An exact transcription of every record is needed.

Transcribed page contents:
▽

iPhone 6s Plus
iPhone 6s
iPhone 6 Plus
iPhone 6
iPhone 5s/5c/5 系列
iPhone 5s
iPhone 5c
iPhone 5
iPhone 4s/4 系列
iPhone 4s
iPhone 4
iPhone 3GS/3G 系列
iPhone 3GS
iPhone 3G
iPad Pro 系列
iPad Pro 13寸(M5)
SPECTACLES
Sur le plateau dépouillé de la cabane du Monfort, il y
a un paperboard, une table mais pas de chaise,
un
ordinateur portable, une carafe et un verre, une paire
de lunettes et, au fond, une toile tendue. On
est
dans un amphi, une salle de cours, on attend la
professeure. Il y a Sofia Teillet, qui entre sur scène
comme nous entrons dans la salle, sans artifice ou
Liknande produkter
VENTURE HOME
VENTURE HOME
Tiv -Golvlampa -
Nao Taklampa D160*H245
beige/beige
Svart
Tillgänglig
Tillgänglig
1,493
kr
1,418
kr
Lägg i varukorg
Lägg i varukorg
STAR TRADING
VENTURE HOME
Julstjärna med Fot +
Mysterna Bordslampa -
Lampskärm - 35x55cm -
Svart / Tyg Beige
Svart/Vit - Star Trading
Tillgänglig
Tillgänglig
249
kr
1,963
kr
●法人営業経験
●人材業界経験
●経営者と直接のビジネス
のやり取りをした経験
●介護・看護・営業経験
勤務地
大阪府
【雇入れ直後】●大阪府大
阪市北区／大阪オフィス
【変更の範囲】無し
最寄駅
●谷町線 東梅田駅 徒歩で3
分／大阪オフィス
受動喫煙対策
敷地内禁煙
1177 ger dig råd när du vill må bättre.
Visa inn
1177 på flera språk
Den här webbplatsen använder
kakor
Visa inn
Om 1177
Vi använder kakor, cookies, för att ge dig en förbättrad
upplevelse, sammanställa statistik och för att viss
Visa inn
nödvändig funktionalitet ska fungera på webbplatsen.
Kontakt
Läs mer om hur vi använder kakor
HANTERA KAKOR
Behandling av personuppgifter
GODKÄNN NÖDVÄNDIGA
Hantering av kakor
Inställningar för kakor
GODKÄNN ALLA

△

→ ANSWER SPACE:
iPhone 6s Plus
iPhone 6s
iPhone 6 Plus
iPhone 6
iPhone 5s/5c/5 系列
iPhone 5s
iPhone 5c
iPhone 5
iPhone 4s/4 系列
iPhone 4s
iPhone 4
iPhone 3GS/3G 系列
iPhone 3GS
iPhone 3G
iPad Pro 系列
iPad Pro 13寸(M5)
SPECTACLES
Sur le plateau dépouillé de la cabane du Monfort, il y
a un paperboard, une table mais pas de chaise,
un
ordinateur portable, une carafe et un verre, une paire
de lunettes et, au fond, une toile tendue. On
est
dans un amphi, une salle de cours, on attend la
professeure. Il y a Sofia Teillet, qui entre sur scène
comme nous entrons dans la salle, sans artifice ou
Liknande produkter
VENTURE HOME
VENTURE HOME
Tiv -Golvlampa -
Nao Taklampa D160*H245
beige/beige
Svart
Tillgänglig
Tillgänglig
1,493
kr
1,418
kr
Lägg i varukorg
Lägg i varukorg
STAR TRADING
VENTURE HOME
Julstjärna med Fot +
Mysterna Bordslampa -
Lampskärm - 35x55cm -
Svart / Tyg Beige
Svart/Vit - Star Trading
Tillgänglig
Tillgänglig
249
kr
1,963
kr
●法人営業経験
●人材業界経験
●経営者と直接のビジネス
のやり取りをした経験
●介護・看護・営業経験
勤務地
大阪府
【雇入れ直後】●大阪府大
阪市北区／大阪オフィス
【変更の範囲】無し
最寄駅
●谷町線 東梅田駅 徒歩で3
分／大阪オフィス
受動喫煙対策
敷地内禁煙
1177 ger dig råd när du vill må bättre.
Visa inn
1177 på flera språk
Den här webbplatsen använder
kakor
Visa inn
Om 1177
Vi använder kakor, cookies, för att ge dig en förbättrad
upplevelse, sammanställa statistik och för att viss
Visa inn
nödvändig funktionalitet ska fungera på webbplatsen.
Kontakt
Läs mer om hur vi använder kakor
HANTERA KAKOR
Behandling av personuppgifter
GODKÄNN NÖDVÄNDIGA
Hantering av kakor
Inställningar för kakor
GODKÄNN ALLA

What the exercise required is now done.